The required output is the exact run of lines below that opens at the line with "655 395 460" and closes at the line with "62 150 11125".

___ DATA LISTING

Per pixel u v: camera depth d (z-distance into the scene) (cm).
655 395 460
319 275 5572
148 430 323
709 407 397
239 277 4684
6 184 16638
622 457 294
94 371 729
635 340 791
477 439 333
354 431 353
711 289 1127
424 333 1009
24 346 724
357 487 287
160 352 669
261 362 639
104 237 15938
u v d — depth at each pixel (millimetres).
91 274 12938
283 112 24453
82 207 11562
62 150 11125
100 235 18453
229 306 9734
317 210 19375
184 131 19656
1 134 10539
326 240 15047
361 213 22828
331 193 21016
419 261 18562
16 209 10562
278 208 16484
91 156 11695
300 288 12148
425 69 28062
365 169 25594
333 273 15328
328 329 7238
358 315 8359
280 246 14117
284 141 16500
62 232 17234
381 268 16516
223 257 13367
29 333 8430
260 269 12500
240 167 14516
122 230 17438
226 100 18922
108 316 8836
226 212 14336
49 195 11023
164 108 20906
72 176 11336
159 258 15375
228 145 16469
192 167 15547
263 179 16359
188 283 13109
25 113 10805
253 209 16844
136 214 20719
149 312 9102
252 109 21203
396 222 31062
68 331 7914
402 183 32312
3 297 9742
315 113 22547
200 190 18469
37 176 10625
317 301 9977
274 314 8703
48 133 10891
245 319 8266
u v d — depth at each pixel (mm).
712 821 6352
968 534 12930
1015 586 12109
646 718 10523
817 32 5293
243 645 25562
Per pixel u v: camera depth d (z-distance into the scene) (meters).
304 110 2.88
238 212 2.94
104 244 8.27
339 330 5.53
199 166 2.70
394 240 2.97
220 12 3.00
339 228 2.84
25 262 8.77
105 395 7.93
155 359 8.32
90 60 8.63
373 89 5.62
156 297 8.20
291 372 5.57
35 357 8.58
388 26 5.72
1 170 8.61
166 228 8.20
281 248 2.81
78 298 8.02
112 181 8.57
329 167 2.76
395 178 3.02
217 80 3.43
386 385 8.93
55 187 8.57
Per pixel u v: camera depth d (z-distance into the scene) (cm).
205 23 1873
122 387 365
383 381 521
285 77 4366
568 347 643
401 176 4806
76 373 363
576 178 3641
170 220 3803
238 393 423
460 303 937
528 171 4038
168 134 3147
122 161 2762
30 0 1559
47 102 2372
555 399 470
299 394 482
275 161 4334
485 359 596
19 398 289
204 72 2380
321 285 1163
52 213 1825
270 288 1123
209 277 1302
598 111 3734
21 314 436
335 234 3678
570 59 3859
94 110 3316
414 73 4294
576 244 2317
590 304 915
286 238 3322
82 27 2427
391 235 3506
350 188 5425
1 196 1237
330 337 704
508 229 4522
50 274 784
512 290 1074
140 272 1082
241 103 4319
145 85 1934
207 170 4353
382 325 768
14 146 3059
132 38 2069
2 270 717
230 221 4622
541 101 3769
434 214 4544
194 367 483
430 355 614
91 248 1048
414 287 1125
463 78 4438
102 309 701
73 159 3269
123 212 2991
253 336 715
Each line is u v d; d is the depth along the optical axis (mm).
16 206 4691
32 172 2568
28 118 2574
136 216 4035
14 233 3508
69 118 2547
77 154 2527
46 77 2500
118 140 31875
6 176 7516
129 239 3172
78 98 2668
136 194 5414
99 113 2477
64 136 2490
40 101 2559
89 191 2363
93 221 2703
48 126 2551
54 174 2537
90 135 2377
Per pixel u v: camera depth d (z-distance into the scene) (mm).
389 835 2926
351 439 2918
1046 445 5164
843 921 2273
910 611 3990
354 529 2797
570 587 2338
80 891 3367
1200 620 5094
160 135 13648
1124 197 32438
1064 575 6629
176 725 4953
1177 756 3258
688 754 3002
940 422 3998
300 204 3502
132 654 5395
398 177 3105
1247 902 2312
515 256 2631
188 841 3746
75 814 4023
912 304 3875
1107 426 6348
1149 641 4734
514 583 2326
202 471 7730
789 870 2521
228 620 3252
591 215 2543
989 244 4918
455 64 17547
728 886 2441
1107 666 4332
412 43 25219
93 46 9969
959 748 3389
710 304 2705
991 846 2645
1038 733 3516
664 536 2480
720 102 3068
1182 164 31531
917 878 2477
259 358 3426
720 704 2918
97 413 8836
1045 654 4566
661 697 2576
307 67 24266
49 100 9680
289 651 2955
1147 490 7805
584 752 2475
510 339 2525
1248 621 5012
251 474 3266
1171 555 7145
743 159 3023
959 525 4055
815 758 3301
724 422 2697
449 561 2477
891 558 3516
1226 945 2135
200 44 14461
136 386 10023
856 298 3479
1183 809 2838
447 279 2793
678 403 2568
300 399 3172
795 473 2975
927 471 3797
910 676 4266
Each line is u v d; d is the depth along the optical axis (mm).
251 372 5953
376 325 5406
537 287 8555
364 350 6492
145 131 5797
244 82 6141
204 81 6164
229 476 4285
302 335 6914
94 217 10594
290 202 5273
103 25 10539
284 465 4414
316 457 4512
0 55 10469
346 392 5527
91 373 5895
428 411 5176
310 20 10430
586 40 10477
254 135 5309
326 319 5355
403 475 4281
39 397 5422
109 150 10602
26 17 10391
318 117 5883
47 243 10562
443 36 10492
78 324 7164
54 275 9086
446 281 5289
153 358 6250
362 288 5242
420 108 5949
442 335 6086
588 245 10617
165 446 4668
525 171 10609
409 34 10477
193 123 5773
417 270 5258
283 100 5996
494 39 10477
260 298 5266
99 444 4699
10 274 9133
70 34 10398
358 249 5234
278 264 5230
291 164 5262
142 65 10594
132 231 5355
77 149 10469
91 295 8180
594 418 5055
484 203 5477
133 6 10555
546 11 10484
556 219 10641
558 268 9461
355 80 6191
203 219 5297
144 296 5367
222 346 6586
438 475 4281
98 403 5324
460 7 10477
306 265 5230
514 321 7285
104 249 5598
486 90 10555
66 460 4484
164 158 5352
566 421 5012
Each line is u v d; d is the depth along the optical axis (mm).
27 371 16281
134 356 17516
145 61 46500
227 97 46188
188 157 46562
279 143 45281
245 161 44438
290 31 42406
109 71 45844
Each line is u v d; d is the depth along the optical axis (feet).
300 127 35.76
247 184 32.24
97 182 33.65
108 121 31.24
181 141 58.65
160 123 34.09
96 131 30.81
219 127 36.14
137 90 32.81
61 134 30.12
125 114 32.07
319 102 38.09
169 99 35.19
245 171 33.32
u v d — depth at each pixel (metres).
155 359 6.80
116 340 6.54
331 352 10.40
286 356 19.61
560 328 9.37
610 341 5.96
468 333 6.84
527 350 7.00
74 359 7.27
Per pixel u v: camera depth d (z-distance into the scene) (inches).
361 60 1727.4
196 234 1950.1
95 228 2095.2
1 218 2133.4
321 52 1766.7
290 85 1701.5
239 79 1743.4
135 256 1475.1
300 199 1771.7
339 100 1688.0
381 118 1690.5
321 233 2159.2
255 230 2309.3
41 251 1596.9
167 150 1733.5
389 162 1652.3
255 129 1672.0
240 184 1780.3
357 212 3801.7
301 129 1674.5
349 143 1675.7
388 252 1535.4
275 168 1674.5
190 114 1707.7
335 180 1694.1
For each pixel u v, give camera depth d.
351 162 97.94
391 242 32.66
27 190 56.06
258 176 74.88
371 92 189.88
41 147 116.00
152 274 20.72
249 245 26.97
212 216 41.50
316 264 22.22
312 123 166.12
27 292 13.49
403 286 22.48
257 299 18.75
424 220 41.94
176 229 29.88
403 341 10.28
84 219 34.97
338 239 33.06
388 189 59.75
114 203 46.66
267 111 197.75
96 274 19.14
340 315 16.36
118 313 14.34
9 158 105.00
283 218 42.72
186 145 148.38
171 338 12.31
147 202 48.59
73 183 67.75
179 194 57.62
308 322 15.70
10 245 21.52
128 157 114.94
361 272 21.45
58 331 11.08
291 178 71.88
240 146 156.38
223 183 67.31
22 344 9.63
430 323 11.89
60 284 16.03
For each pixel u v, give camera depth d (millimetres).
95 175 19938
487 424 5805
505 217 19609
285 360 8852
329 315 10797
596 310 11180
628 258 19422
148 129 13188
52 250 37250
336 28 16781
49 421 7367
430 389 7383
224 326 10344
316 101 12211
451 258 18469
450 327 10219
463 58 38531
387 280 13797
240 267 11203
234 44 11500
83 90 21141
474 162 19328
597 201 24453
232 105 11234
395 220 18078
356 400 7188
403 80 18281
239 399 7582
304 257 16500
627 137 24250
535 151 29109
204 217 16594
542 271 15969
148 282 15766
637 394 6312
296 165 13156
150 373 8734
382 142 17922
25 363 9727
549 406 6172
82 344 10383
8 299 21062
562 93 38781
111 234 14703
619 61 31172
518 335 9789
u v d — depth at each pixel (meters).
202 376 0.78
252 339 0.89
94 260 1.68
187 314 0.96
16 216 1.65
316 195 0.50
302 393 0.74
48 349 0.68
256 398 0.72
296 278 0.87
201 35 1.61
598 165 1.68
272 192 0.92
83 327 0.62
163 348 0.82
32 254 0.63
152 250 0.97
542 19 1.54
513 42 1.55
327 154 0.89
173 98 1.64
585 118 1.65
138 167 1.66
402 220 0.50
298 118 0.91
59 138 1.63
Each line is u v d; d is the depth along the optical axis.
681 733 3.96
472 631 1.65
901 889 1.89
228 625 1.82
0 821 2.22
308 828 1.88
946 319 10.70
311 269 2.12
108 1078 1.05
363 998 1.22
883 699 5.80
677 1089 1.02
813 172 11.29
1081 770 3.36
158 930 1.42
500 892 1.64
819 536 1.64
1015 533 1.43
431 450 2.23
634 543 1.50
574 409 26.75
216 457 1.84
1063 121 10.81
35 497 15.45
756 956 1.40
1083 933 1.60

______

— TASK OUTPUT —
655 395 460
319 275 5572
148 430 323
709 407 397
239 277 4684
6 184 16638
622 457 294
94 371 729
635 340 791
477 439 333
354 431 353
711 289 1127
424 333 1009
24 346 724
357 487 287
160 352 669
261 362 639
104 237 15938
u v d — depth at each pixel (millimetres).
91 274 12938
283 112 24453
82 207 11562
62 150 11125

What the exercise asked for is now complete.